China’s National and Local Co-Built Humanoid Robotics Innovation Center has launched the Baihu Data Hub, an open-source platform providing high-fidelity human-motion datasets to accelerate humanoid robotics. Its flagship Qinglong robot is China’s first open-source general-purpose humanoid. Unveiled in 2024, Qinglong collects and demonstrates skill-acquisition data using embodied AI and collaborative annotation.

The Challenge: Scarce Machine-Grade Motion Data

Training humanoid robots requires massive datasets of human-like manipulation. But the most valuable data—precisely labeled hand-object interactions—is also the hardest to obtain:

  • Internet videos: plentiful but unannotated.
  • First-person VR data: more relevant but harder to obtain.
  • True robot-level data: most accurate yet rare and expensive.

This data bottleneck slows progress toward robots with human-level dexterity.

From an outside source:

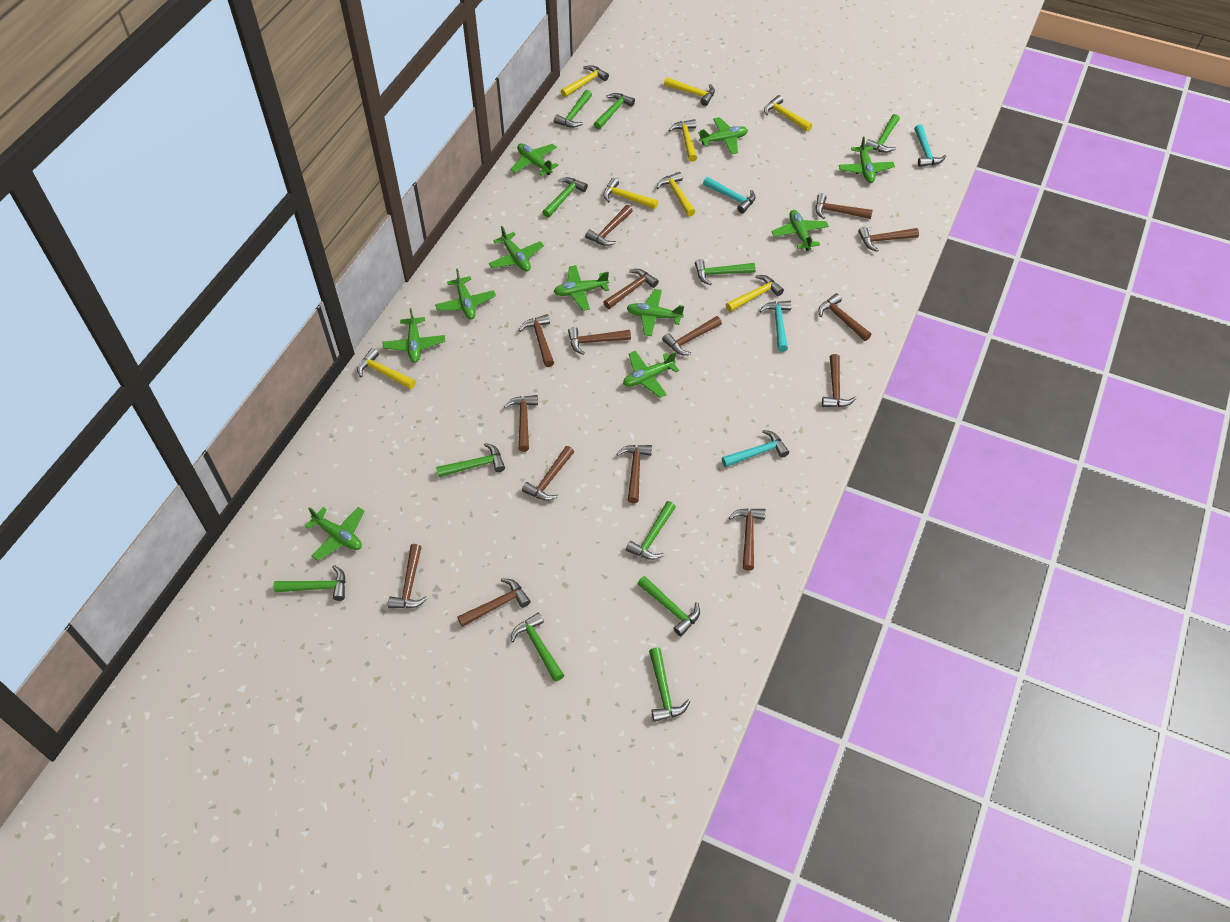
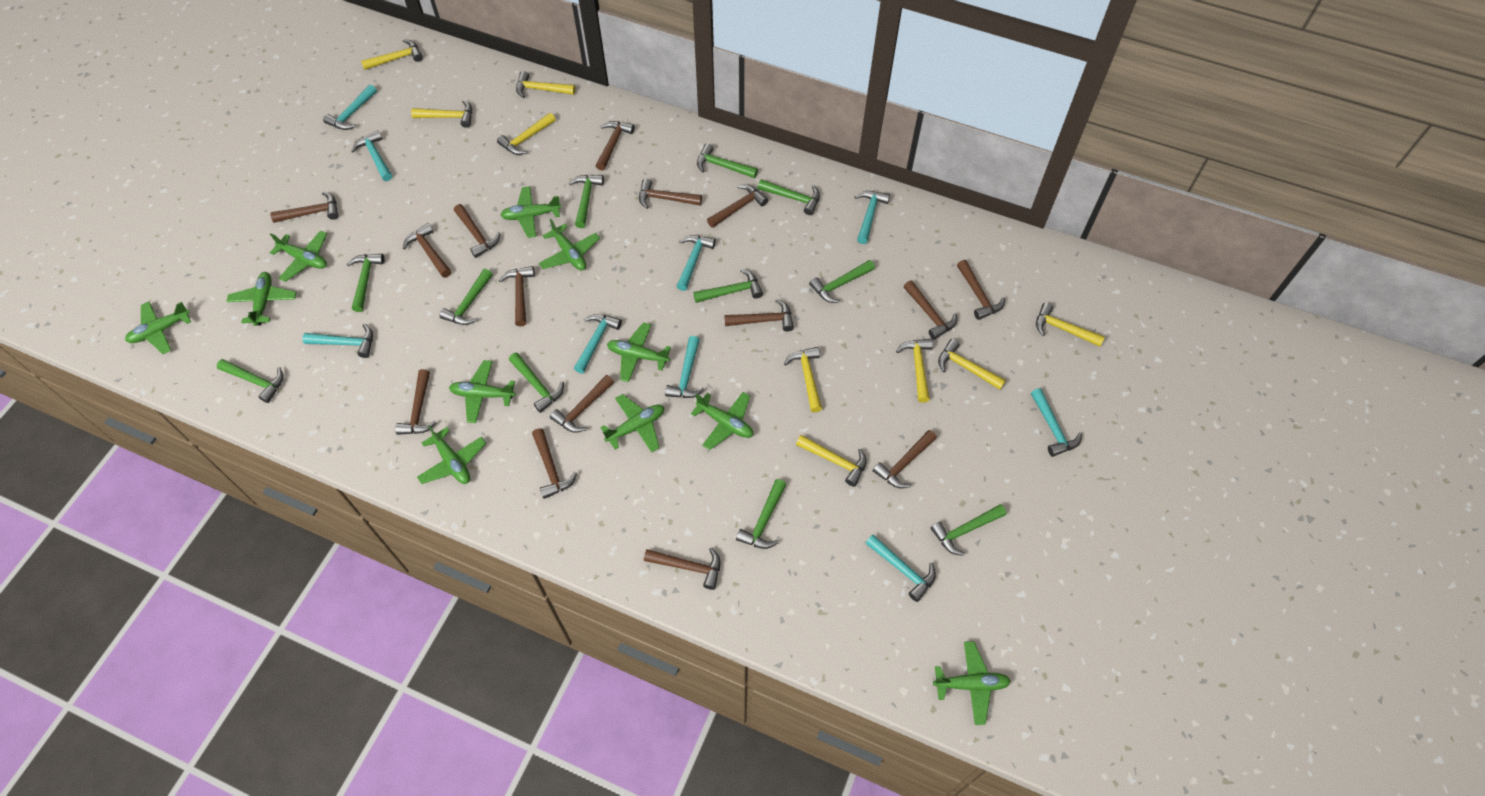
turquoise hammer: [703,177,756,213] [722,430,789,467] [759,301,792,352] [914,124,946,167] = 4 -> [303,324,373,358] [323,84,377,130] [351,130,392,181] [574,314,622,373] [665,336,704,398] [677,235,716,291] [855,191,890,244] [865,535,936,602] [1031,388,1082,457] = 9
yellow hammer: [357,348,416,389] [561,65,609,97] [603,178,658,209] [656,172,696,216] [664,77,715,106] [669,119,697,162] [726,275,784,312] [764,95,812,131] = 8 -> [361,39,423,70] [411,100,472,128] [497,113,556,155] [516,71,575,98] [784,347,822,413] [796,435,867,487] [896,339,933,403] [938,339,1006,390] [1036,302,1105,347] = 9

The MANUS Solution: Precise Finger Tracking at Scale

To overcome the data bottleneck,  China’s first open-source humanoid, Qinglong, integrates MANUS Quantum Metagloves with full-body motion capture.

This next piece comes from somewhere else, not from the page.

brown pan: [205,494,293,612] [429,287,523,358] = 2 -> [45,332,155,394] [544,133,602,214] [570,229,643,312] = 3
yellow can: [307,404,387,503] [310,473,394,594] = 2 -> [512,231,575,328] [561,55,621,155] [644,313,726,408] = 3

  • Accurate, drift-free finger tracking even when hands overlap or leave camera view.
  • Hand–body synchronization so every reach and grip is perfectly time-locked across the skeleton.
  • Standardized CSV export for immediate use in large-scale AI training pipelines.

These capabilities create the rare, high-quality datasets needed for embodied AI.

Delegated Action Sequencing

Robots learn fine motor skills by breaking complex tasks into small, labeled micro-actions. Take plugging in a cable as an example. The robot performs a sequence of hand-object interactions to plug a power cord into an outlet, consisting of grasping, aligning, and inserting motions.

These micro-movements form a rich dataset of hand–object interactions for imitation and reinforcement learning.

From Motion to Dexterity

Captured and labeled micro-movements flow through a structured AI process:

  1. Imitation learning, where robots copy human motion.
  2. Control-theory optimization, during which timing and force are fine-tuned.
  3. Reinforcement learning, enabling robots to improve through trial and reward.

This staged approach transforms motion data into human-level dexterity.